By Nan Price, Content Manager, MetroHartford Alliance
Andy Hart is a writer, graphic designer, and photographer at the Hartford News, a weekly community newspaper, and the Hartford Guide, a biannual magazine. A Hartford native, he shares about how he enjoys photographing and documenting the region.
ANDY HART: I was born here. I grew up in the Blue Hills neighborhood and lived there until 1985 when my parents moved to a smaller house in West Hartford. I lived in New Britain, Glastonbury, and West Hartford. I came back to Hartford around 1993 after I’d gotten a job at the Hartford News, which was on Franklin Avenue at the time. We recently moved to Arbor Street.
I decided to live on Franklin Avenue after I’d been with the Hartford News for a couple of years. I really like the neighborhood, and it’s a community paper, so I figured it would be a good idea to be part of the community.
What impact do you hope to make in the Hartford Region?
ANDY: The main thing is through documenting, which isn’t something I’d planned on. It was just work I did for the newspaper and then I’d take nature photos for fun every once in a while.
But through the years, because one of the newspaper’s unique selling positions is to cover all the different communities, I’ve gotten to know a lot of different communities—Guyanese, Portuguese, Ukrainians, Jamaicans, Bosnians, Albanians, and many others.
At first I took community photos for the newspaper and now I’ve built up this stock of photos that covers many things. It’s something for people to look at for years to come. I didn’t know it was history at the time, but it is micro history, I suppose.
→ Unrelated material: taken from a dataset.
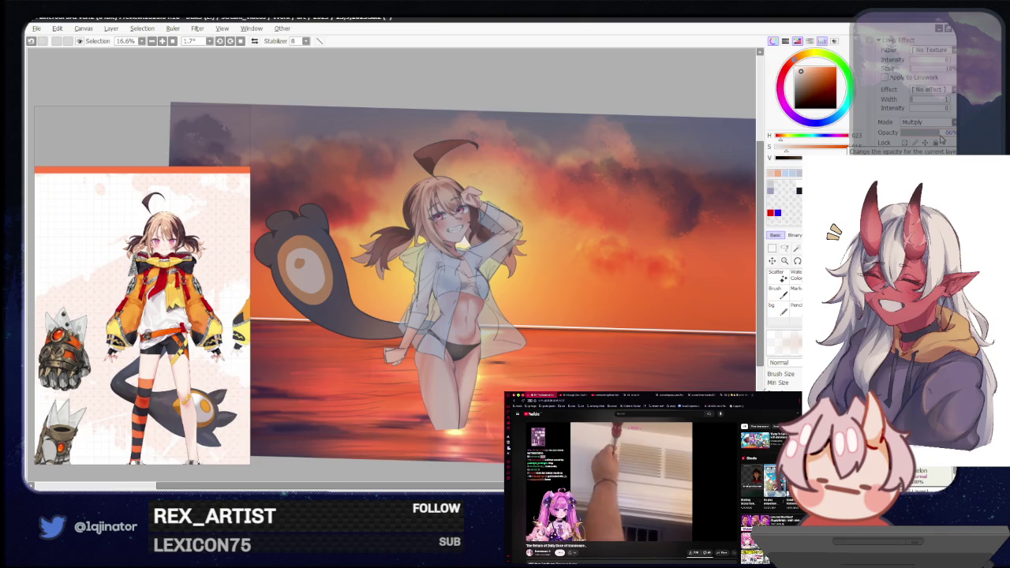
drag(942, 134, 955, 132)
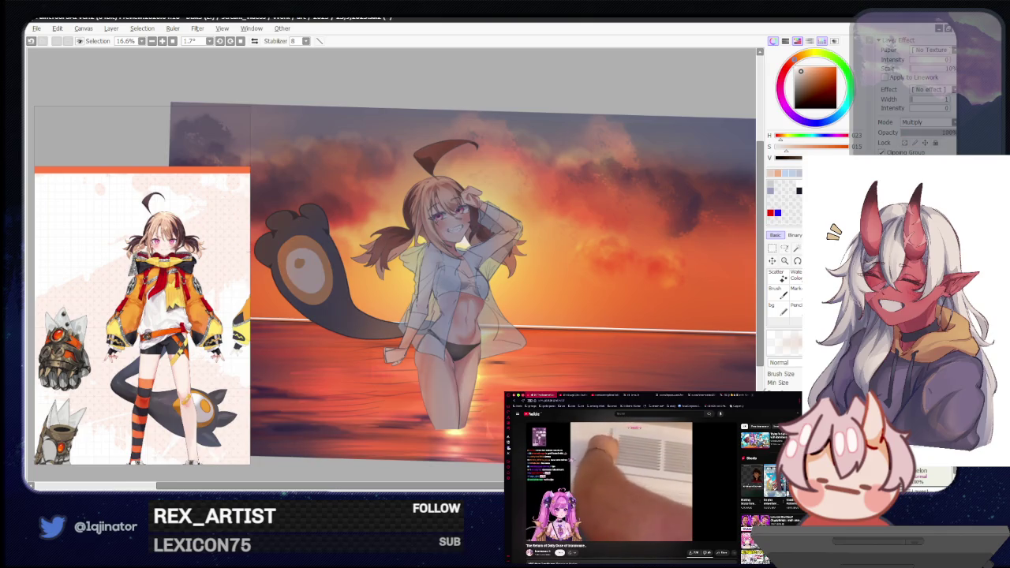
drag(655, 273, 612, 253)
What makes Hartford unique?
ANDY: It’s relatively small and it’s very diverse. You get to know each other, which is what I really like about it. I think finding out about these different cultures is fascinating.
How do you tell the story of Hartford?
ANDY: That’s a very good question. And I don’t know. I eventually decided it doesn’t matter. I’m just going to keep taking as many photos as I can and eventually donate them. What story they tell depends on who’s looking at them. I’ve always made the pictures I share on social media public so anyone can access them. Sometimes when people do, I see them in places where I didn’t think they’d be.
I don’t know what communications are going to be like 10 years from now, let alone 50. And I think you need the source material, so that’s what I’m trying to provide. What happens to it? I don’t know. I can’t control that.